Before the internet made information instantly accessible to all, journalists relied upon cuttings libraries, where assiduous researchers painstakingly cut items out of newspapers and catalogued them for future reference. Not only written and broadcast features would rely heavily on this invaluable resource; whole books by well-known journalists are identifiable as ‘cuttings jobs’, though now they are ‘Google jobs’. A variant was where an over-paid scribe or presenter relied on researchers hired by the production company and then appropriated the work as their own in spin-off publications.
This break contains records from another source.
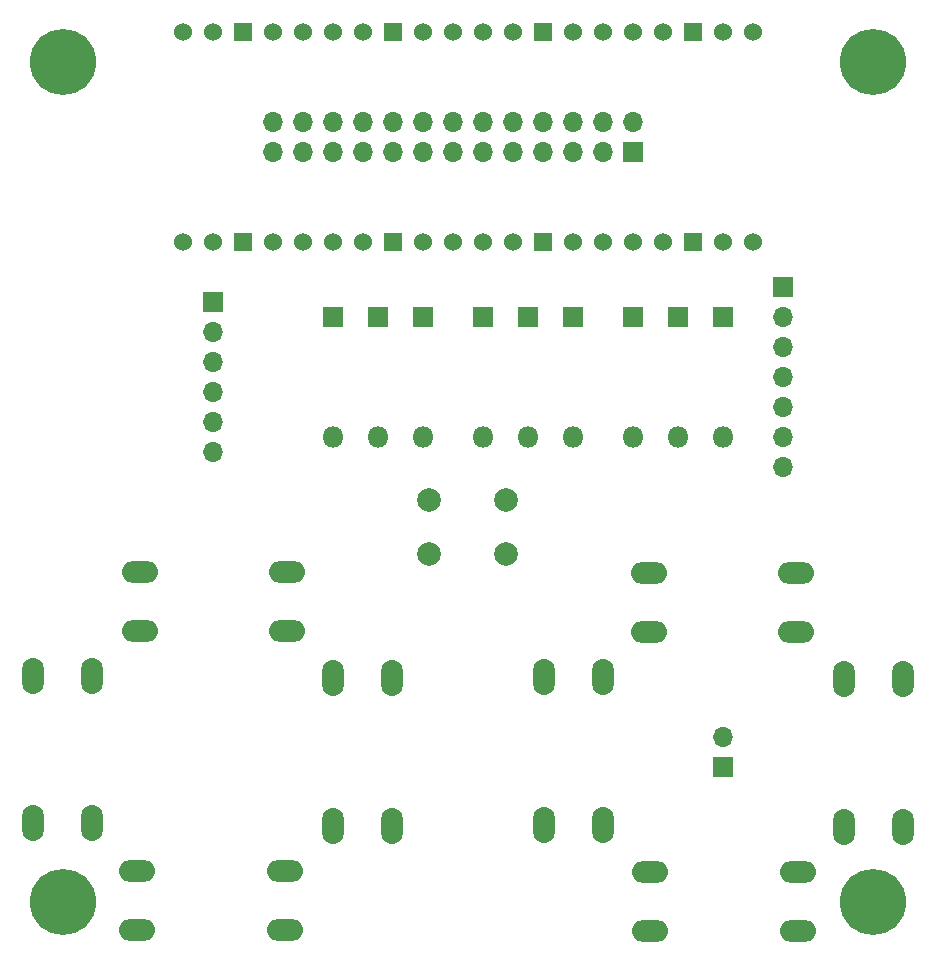
<source format=gbr>
%TF.GenerationSoftware,KiCad,Pcbnew,7.0.8*%
%TF.CreationDate,2023-10-15T22:57:13-07:00*%
%TF.ProjectId,HandheldInterface,48616e64-6865-46c6-9449-6e7465726661,rev?*%
%TF.SameCoordinates,Original*%
%TF.FileFunction,Soldermask,Bot*%
%TF.FilePolarity,Negative*%
%FSLAX46Y46*%
G04 Gerber Fmt 4.6, Leading zero omitted, Abs format (unit mm)*
G04 Created by KiCad (PCBNEW 7.0.8) date 2023-10-15 22:57:13*
%MOMM*%
%LPD*%
G01*
G04 APERTURE LIST*
%ADD10C,5.600000*%
%ADD11R,1.700000X1.700000*%
%ADD12O,1.700000X1.700000*%
%ADD13C,1.524000*%
%ADD14R,1.524000X1.524000*%
%ADD15O,1.850000X3.048000*%
%ADD16O,3.048000X1.850000*%
%ADD17C,2.000000*%
%ADD18R,1.800000X1.800000*%
%ADD19O,1.800000X1.800000*%
G04 APERTURE END LIST*
D10*
%TO.C,REF\u002A\u002A*%
X93980000Y-91440000D03*
%TD*%
%TO.C,REF\u002A\u002A*%
X25400000Y-91440000D03*
%TD*%
%TO.C,REF\u002A\u002A*%
X25400000Y-20320000D03*
%TD*%
%TO.C,REF\u002A\u002A*%
X93980000Y-20320000D03*
%TD*%
D11*
%TO.C,U3*%
X86360000Y-39370000D03*
D12*
X86360000Y-41910000D03*
X86360000Y-44450000D03*
X86360000Y-46990000D03*
X86360000Y-49530000D03*
X86360000Y-52070000D03*
X86360000Y-54610000D03*
%TD*%
%TO.C,U2*%
X38100000Y-53340000D03*
X38100000Y-50800000D03*
X38100000Y-48260000D03*
X38100000Y-45720000D03*
X38100000Y-43180000D03*
D11*
X38100000Y-40640000D03*
%TD*%
D13*
%TO.C,U1*%
X35560000Y-17780000D03*
X38100000Y-17780000D03*
D14*
X40640000Y-17780000D03*
D13*
X43180000Y-17780000D03*
X45720000Y-17780000D03*
X48260000Y-17780000D03*
X50800000Y-17780000D03*
D14*
X53340000Y-17780000D03*
D13*
X55880000Y-17780000D03*
X58420000Y-17780000D03*
X60960000Y-17780000D03*
X63500000Y-17780000D03*
D14*
X66040000Y-17780000D03*
D13*
X68580000Y-17780000D03*
X71120000Y-17780000D03*
X73660000Y-17780000D03*
X76200000Y-17780000D03*
D14*
X78740000Y-17780000D03*
D13*
X81280000Y-17780000D03*
X83820000Y-17780000D03*
X83820000Y-35560000D03*
X81280000Y-35560000D03*
D14*
X78740000Y-35560000D03*
D13*
X76200000Y-35560000D03*
X73660000Y-35560000D03*
X71120000Y-35560000D03*
X68580000Y-35560000D03*
D14*
X66040000Y-35560000D03*
D13*
X63500000Y-35560000D03*
X60960000Y-35560000D03*
X58420000Y-35560000D03*
X55880000Y-35560000D03*
D14*
X53340000Y-35560000D03*
D13*
X48260000Y-35560000D03*
X50800000Y-35560000D03*
X45720000Y-35560000D03*
X43180000Y-35560000D03*
D14*
X40640000Y-35560000D03*
D13*
X38100000Y-35560000D03*
X35560000Y-35560000D03*
%TD*%
D15*
%TO.C,SW9*%
X27900000Y-72280000D03*
X27900000Y-84780000D03*
X22900000Y-72280000D03*
X22900000Y-84780000D03*
%TD*%
D16*
%TO.C,SW8*%
X44410000Y-68470000D03*
X31910000Y-68470000D03*
X44410000Y-63470000D03*
X31910000Y-63470000D03*
%TD*%
%TO.C,SW7*%
X31710000Y-88790000D03*
X44210000Y-88790000D03*
X31710000Y-93790000D03*
X44210000Y-93790000D03*
%TD*%
D15*
%TO.C,SW6*%
X48300000Y-84980000D03*
X48300000Y-72480000D03*
X53300000Y-84980000D03*
X53300000Y-72480000D03*
%TD*%
D16*
%TO.C,SW5*%
X87520000Y-68540000D03*
X75020000Y-68540000D03*
X87520000Y-63540000D03*
X75020000Y-63540000D03*
%TD*%
D15*
%TO.C,SW4*%
X91520000Y-85090000D03*
X91520000Y-72590000D03*
X96520000Y-85090000D03*
X96520000Y-72590000D03*
%TD*%
D17*
%TO.C,SW3*%
X62940000Y-57440000D03*
X56440000Y-57440000D03*
X62940000Y-61940000D03*
X56440000Y-61940000D03*
%TD*%
D15*
%TO.C,SW2*%
X71120000Y-72390000D03*
X71120000Y-84890000D03*
X66120000Y-72390000D03*
X66120000Y-84890000D03*
%TD*%
D16*
%TO.C,SW1*%
X75130000Y-88900000D03*
X87630000Y-88900000D03*
X75130000Y-93900000D03*
X87630000Y-93900000D03*
%TD*%
D12*
%TO.C,J1*%
X43180000Y-25400000D03*
X43180000Y-27940000D03*
X45720000Y-25400000D03*
X45720000Y-27940000D03*
X48260000Y-25400000D03*
X48260000Y-27940000D03*
X50800000Y-25400000D03*
X50800000Y-27940000D03*
X53340000Y-25400000D03*
X53340000Y-27940000D03*
X55880000Y-25400000D03*
X55880000Y-27940000D03*
X58420000Y-25400000D03*
X58420000Y-27940000D03*
X60960000Y-25400000D03*
X60960000Y-27940000D03*
X63500000Y-25400000D03*
X63500000Y-27940000D03*
X66040000Y-25400000D03*
X66040000Y-27940000D03*
X68580000Y-25400000D03*
X68580000Y-27940000D03*
X71120000Y-25400000D03*
X71120000Y-27940000D03*
X73660000Y-25400000D03*
D11*
X73660000Y-27940000D03*
%TD*%
D12*
%TO.C,J2*%
X81280000Y-77470000D03*
D11*
X81280000Y-80010000D03*
%TD*%
D18*
%TO.C,D9*%
X48260000Y-41910000D03*
D19*
X48260000Y-52070000D03*
%TD*%
%TO.C,D8*%
X52070000Y-52070000D03*
D18*
X52070000Y-41910000D03*
%TD*%
%TO.C,D7*%
X55880000Y-41910000D03*
D19*
X55880000Y-52070000D03*
%TD*%
D18*
%TO.C,D6*%
X73660000Y-41910000D03*
D19*
X73660000Y-52070000D03*
%TD*%
D18*
%TO.C,D5*%
X77470000Y-41910000D03*
D19*
X77470000Y-52070000D03*
%TD*%
D18*
%TO.C,D4*%
X81280000Y-41910000D03*
D19*
X81280000Y-52070000D03*
%TD*%
D18*
%TO.C,D3*%
X60960000Y-41910000D03*
D19*
X60960000Y-52070000D03*
%TD*%
D18*
%TO.C,D2*%
X64770000Y-41910000D03*
D19*
X64770000Y-52070000D03*
%TD*%
D18*
%TO.C,D1*%
X68580000Y-41910000D03*
D19*
X68580000Y-52070000D03*
%TD*%
M02*

</source>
You might descry a pattern here and you would be right. It chimes with the whole populist project of spotting a trend, fuelling the flames, and then coasting the updraft created. Remember that Johnson wrote two contradictory articles on Brexit before, correctly, deciding which side his bread was buttered on. It is only a matter of time before that ‘considerable achievement’ will morph into a Trumpian “We won the war” -and those who question that will be branded purveyors of “fake news” and traitors. We need the calm scepticism that the Washington Post has brought to this new culture of mendacity, with its scrupulous Fact Checker charting the Trump Presidency:

In 1,226 days, President Trump has
made 19,128 false or misleading claims

including ““We had the greatest economy in history of any country, not just ours. The greatest in history.”

While there is no doubt that modern technology – the internet, social media and the atomising effect of the mobile phone – is the prime means by which lies became the dominant trend, there has to be more to this and, particularly, why they have such traction in the Anglo-Saxon countries. Twitter has taken the lead in pinning a public health warning to some of Trump’s tweets, and even libertarian Mark Zuckerburg is coming under pressure from his own Facebook staff, yet it is not just the perpetrators at fault, but the public thirst for such modern myths. Reviewing the new complete Penguin edition in English of George Simenon’s work in The London Review of Books, John Lanchester seems to have put his finger on it, that we are reared as two-dimensional gulls, on the simplistic assumption of good and evil.

‘The main current of the English novel is in the direction of Happy Ever After, along the lines of Miss Prism’s deathless observation: ‘The good ended happily and the bad unhappily. That is what fiction means.’ When you turn from that tradition to the work of Laclos, Flaubert, Balzac, Stendhal, Maupassant and Proust, it’s like getting a glass of ice water in the face. Everybody lies all the time; codes of honour are mainly a delusion and will get you into serious trouble; the same goes for love; if you think the world is how it is described in consoling fictions, you have many catastrophic surprises in store. Above all, the central lesson of the French tradition is that people’s motives are sex and money, and you can write about those things as sex and money, directly, no euphemisms required.’

Johnson has had more than his fair share of both, but his current power is what he has spent a lifetime craving, only to be shown startlingly inept, an emperor with no clothes. As a final coda: the old saw ‘lies, damned lies and statistics’ is always erroneously attributed to Disraeli, as it was originally by Mark Twain, some years after Disraeli’s death. Twain – pro-revolutionary, anti-vivisectionist, etc. – was obviously a good egg. ‘If you tell the truth, you don’t have to remember anything’ was one of his apopthegms. Johnson and Trump forgot the first part. Twain also noted the mythic origin of much untruth.